Page 307 - Los gusanos de la tierra y otros relatos de horror sobrenatural
P. 307
—¡Pues sí! Había decenas de ellas posadas sobre el pasamanos del
porche.
Siguieron caminando en silencio durante un momento, antes de que
Buckner dijera bruscamente:
—He vivido en esta región toda mi vida. He pasado junto a la vieja casa
de Blassenville mil veces, por lo menos, y a todas horas del día y de la noche.
Pero nunca vi una paloma en ningún sitio cerca de ella, ni tampoco en
ninguna otra parte de estos bosques.
—Había decenas de ellas —repitió Griswell, perplejo.
—He visto hombres que juraban que vieron una bandada de palomas
posada en las barandillas al anochecer —dijo Buckner lentamente—. Negros,
todos ellos, excepto uno. Un vagabundo. Estaba haciendo un fuego en el
jardín, con la intención de acampar allí aquella noche. Yo pasé al lado cuando
oscurecía, y me contó lo de las palomas. Volví a la mañana siguiente. Vi las
cenizas de su fuego, y su taza de lata, y la sartén donde había frito el cerdo, y
sus mantas tenían el aspecto de que hubiera dormido en ellas. Nadie volvió a
verle jamás. Eso fue hace doce años. Los negros dicen que pueden ver a las
palomas, pero ningún negro quiere pasar por esta carretera entre el anochecer
y el amanecer. Dicen que las palomas son las almas de los Blassenville, que
salen del infierno con la puesta del sol. Los negros dicen que el resplandor
rojo del oeste es la luz del infierno, porque entonces se abren las puertas del
infierno, y los Blassenville se escapan.
—¿Quiénes fueron los Blassenville? —preguntó Griswell,
estremeciéndose.
—Fueron los dueños de toda esta tierra. Una familia franco-inglesa.

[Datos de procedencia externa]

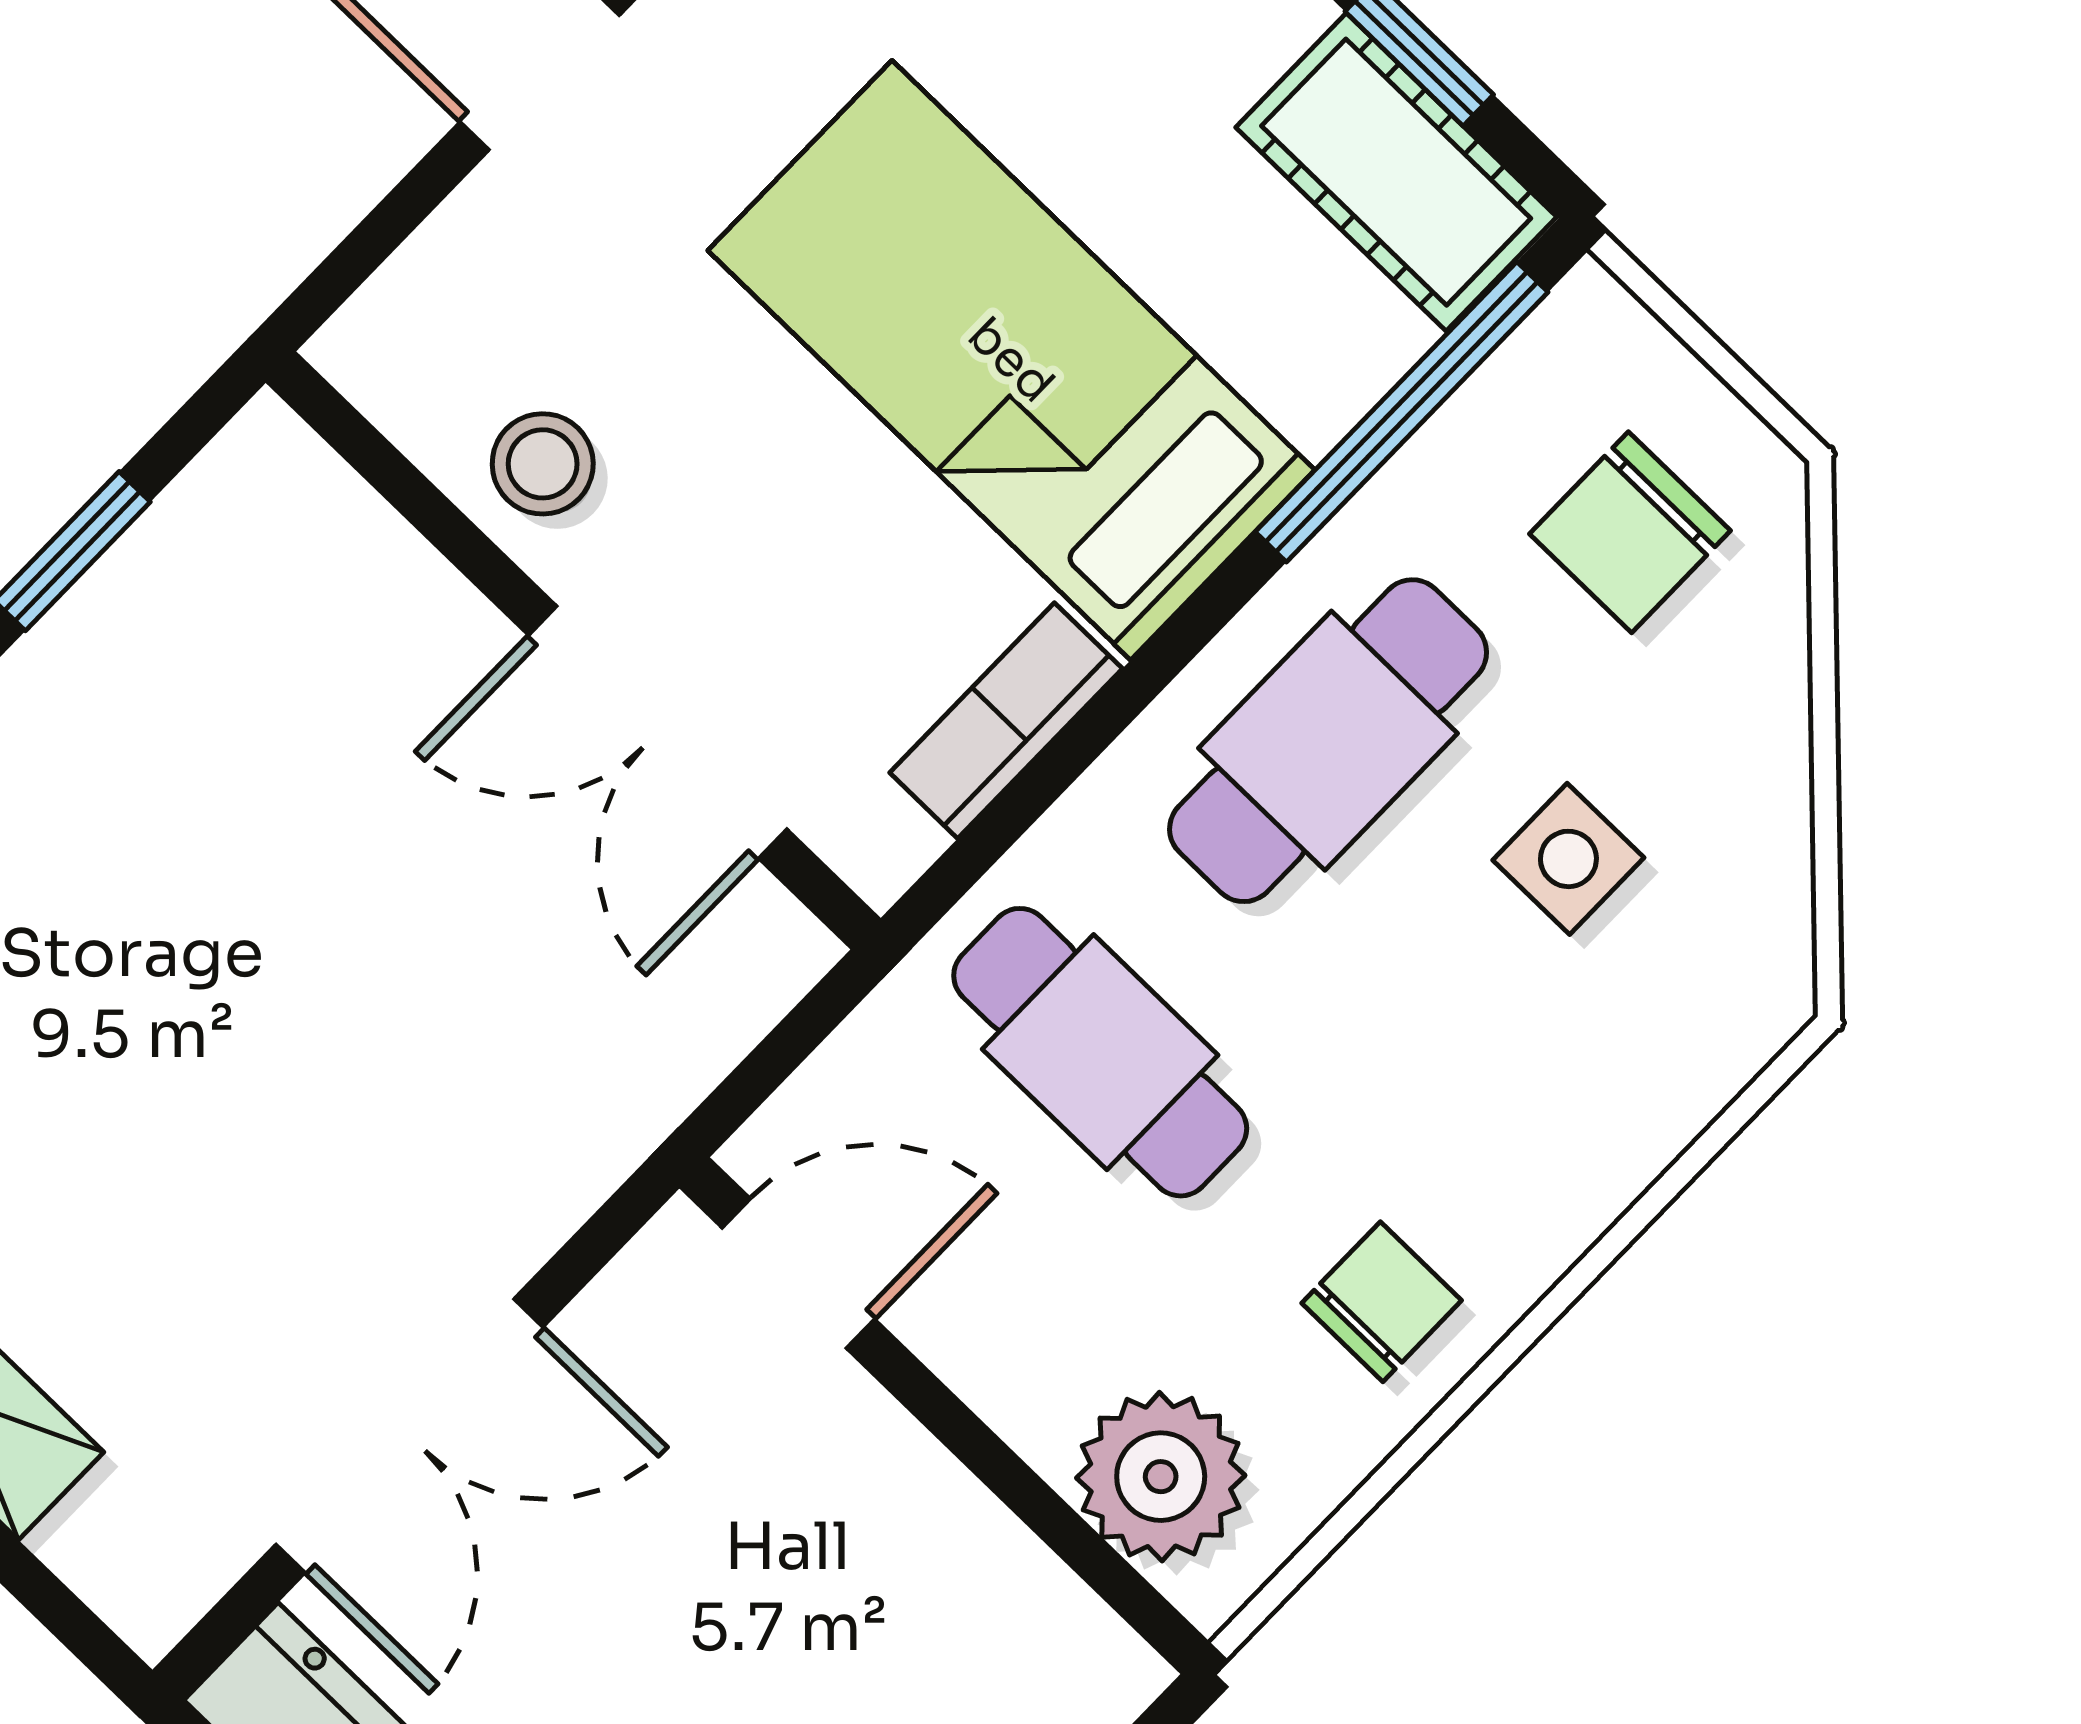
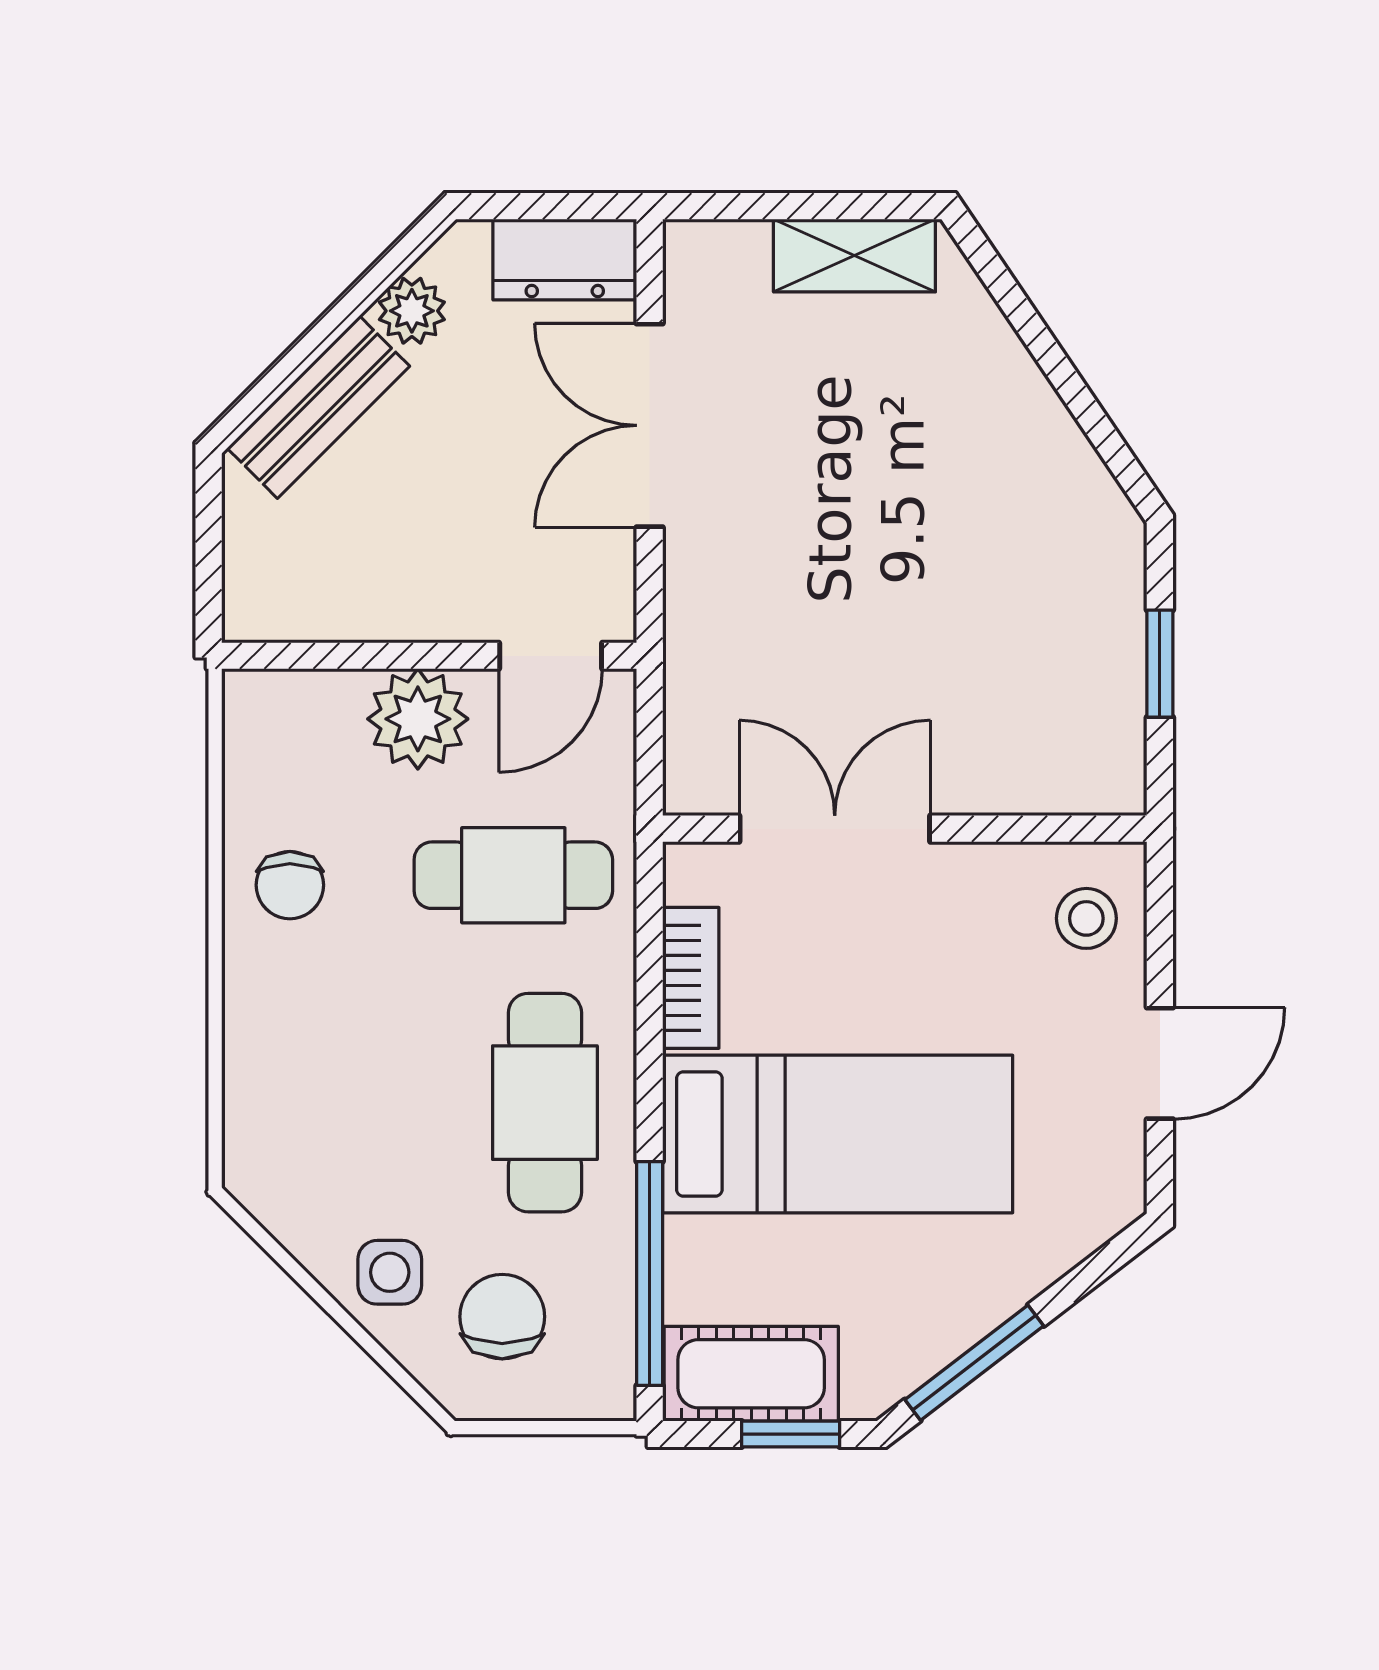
stool: (543, 464) -> (1086, 918), moved
side table: (1568, 859) -> (390, 1272), moved
plant: (1161, 1477) -> (418, 719), moved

Llegaron de las Antillas antes de la Compra de Luisiana. La Guerra Civil los
arruinó, como a tantos otros. Algunos murieron en la Guerra; la mayoría de
los demás se extinguieron. Nadie ha vivido en la mansión desde 1890, cuando
la señorita Elizabeth Blassenville, la última de la estirpe, huyó una noche de
la vieja casa como si estuviera contaminada, y nunca volvió a ella… ¿este es
su coche?
Se detuvieron junto al coche, y Griswell miró morbosamente la macabra
casa. Sus polvorientos ventanales estaban vacíos y negros; pero no le parecían
ciegos. Le parecía que unos ojos espeluznantes le miraran fija y
hambrientamente a través de aquellos cristales. Buckner repitió su pregunta.
—Sí. Tenga cuidado. Hay una serpiente en el asiento… o la había.
—Ahora no —gruñó Buckner, atando su caballo y sacando una linterna
eléctrica de la bolsa de la silla—. Bueno, echemos un vistazo.